**REQUIRED WORK:**
Aim for an exact copy of the listing, without any images.

**RECORDS TO PROCESS:**
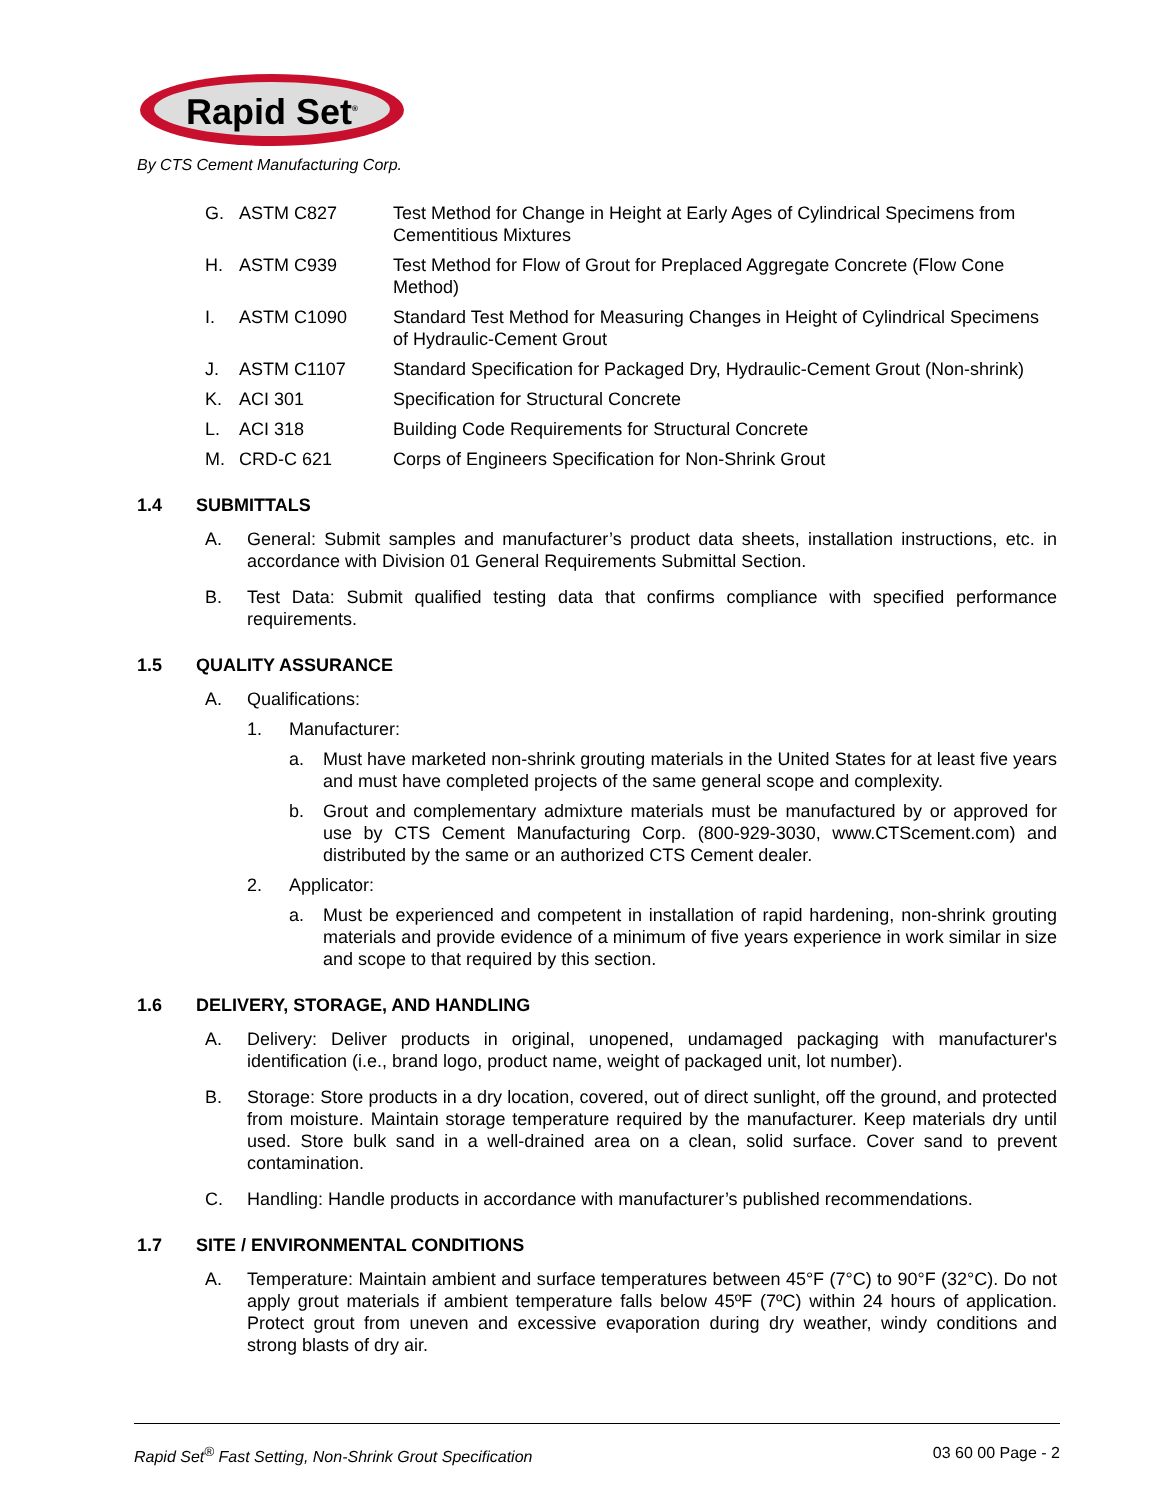Rapid Set<sup>®</sup>
By CTS Cement Manufacturing Corp.
G. ASTM C827 Test Method for Change in Height at Early Ages of Cylindrical Specimens from Cementitious Mixtures
H. ASTM C939 Test Method for Flow of Grout for Preplaced Aggregate Concrete (Flow Cone Method)
I. ASTM C1090 Standard Test Method for Measuring Changes in Height of Cylindrical Specimens of Hydraulic-Cement Grout
J. ASTM C1107 Standard Specification for Packaged Dry, Hydraulic-Cement Grout (Non-shrink)
K. ACI 301 Specification for Structural Concrete
L. ACI 318 Building Code Requirements for Structural Concrete
M. CRD-C 621 Corps of Engineers Specification for Non-Shrink Grout
1.4 SUBMITTALS
A. General: Submit samples and manufacturer’s product data sheets, installation instructions, etc. in accordance with Division 01 General Requirements Submittal Section.
B. Test Data: Submit qualified testing data that confirms compliance with specified performance requirements.
1.5 QUALITY ASSURANCE
A. Qualifications:
1. Manufacturer:
a. Must have marketed non-shrink grouting materials in the United States for at least five years and must have completed projects of the same general scope and complexity.
b. Grout and complementary admixture materials must be manufactured by or approved for use by CTS Cement Manufacturing Corp. (800-929-3030, www.CTScement.com) and distributed by the same or an authorized CTS Cement dealer.
2. Applicator:
a. Must be experienced and competent in installation of rapid hardening, non-shrink grouting materials and provide evidence of a minimum of five years experience in work similar in size and scope to that required by this section.
1.6 DELIVERY, STORAGE, AND HANDLING
A. Delivery: Deliver products in original, unopened, undamaged packaging with manufacturer's identification (i.e., brand logo, product name, weight of packaged unit, lot number).
B. Storage: Store products in a dry location, covered, out of direct sunlight, off the ground, and protected from moisture. Maintain storage temperature required by the manufacturer. Keep materials dry until used. Store bulk sand in a well-drained area on a clean, solid surface. Cover sand to prevent contamination.
C. Handling: Handle products in accordance with manufacturer’s published recommendations.
1.7 SITE / ENVIRONMENTAL CONDITIONS
A. Temperature: Maintain ambient and surface temperatures between 45°F (7°C) to 90°F (32°C). Do not apply grout materials if ambient temperature falls below 45ºF (7ºC) within 24 hours of application. Protect grout from uneven and excessive evaporation during dry weather, windy conditions and strong blasts of dry air.
Rapid Set<sup>®</sup> Fast Setting, Non-Shrink Grout Specification 03 60 00 Page - 2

**EXPECTED OUTPUT:**
Rapid Set<sup>®</sup>
By CTS Cement Manufacturing Corp.
G. ASTM C827 Test Method for Change in Height at Early Ages of Cylindrical Specimens from Cementitious Mixtures
H. ASTM C939 Test Method for Flow of Grout for Preplaced Aggregate Concrete (Flow Cone Method)
I. ASTM C1090 Standard Test Method for Measuring Changes in Height of Cylindrical Specimens of Hydraulic-Cement Grout
J. ASTM C1107 Standard Specification for Packaged Dry, Hydraulic-Cement Grout (Non-shrink)
K. ACI 301 Specification for Structural Concrete
L. ACI 318 Building Code Requirements for Structural Concrete
M. CRD-C 621 Corps of Engineers Specification for Non-Shrink Grout
1.4 SUBMITTALS
A. General: Submit samples and manufacturer’s product data sheets, installation instructions, etc. in accordance with Division 01 General Requirements Submittal Section.
B. Test Data: Submit qualified testing data that confirms compliance with specified performance requirements.
1.5 QUALITY ASSURANCE
A. Qualifications:
1. Manufacturer:
a. Must have marketed non-shrink grouting materials in the United States for at least five years and must have completed projects of the same general scope and complexity.
b. Grout and complementary admixture materials must be manufactured by or approved for use by CTS Cement Manufacturing Corp. (800-929-3030, www.CTScement.com) and distributed by the same or an authorized CTS Cement dealer.
2. Applicator:
a. Must be experienced and competent in installation of rapid hardening, non-shrink grouting materials and provide evidence of a minimum of five years experience in work similar in size and scope to that required by this section.
1.6 DELIVERY, STORAGE, AND HANDLING
A. Delivery: Deliver products in original, unopened, undamaged packaging with manufacturer's identification (i.e., brand logo, product name, weight of packaged unit, lot number).
B. Storage: Store products in a dry location, covered, out of direct sunlight, off the ground, and protected from moisture. Maintain storage temperature required by the manufacturer. Keep materials dry until used. Store bulk sand in a well-drained area on a clean, solid surface. Cover sand to prevent contamination.
C. Handling: Handle products in accordance with manufacturer’s published recommendations.
1.7 SITE / ENVIRONMENTAL CONDITIONS
A. Temperature: Maintain ambient and surface temperatures between 45°F (7°C) to 90°F (32°C). Do not apply grout materials if ambient temperature falls below 45ºF (7ºC) within 24 hours of application. Protect grout from uneven and excessive evaporation during dry weather, windy conditions and strong blasts of dry air.
Rapid Set<sup>®</sup> Fast Setting, Non-Shrink Grout Specification 03 60 00 Page - 2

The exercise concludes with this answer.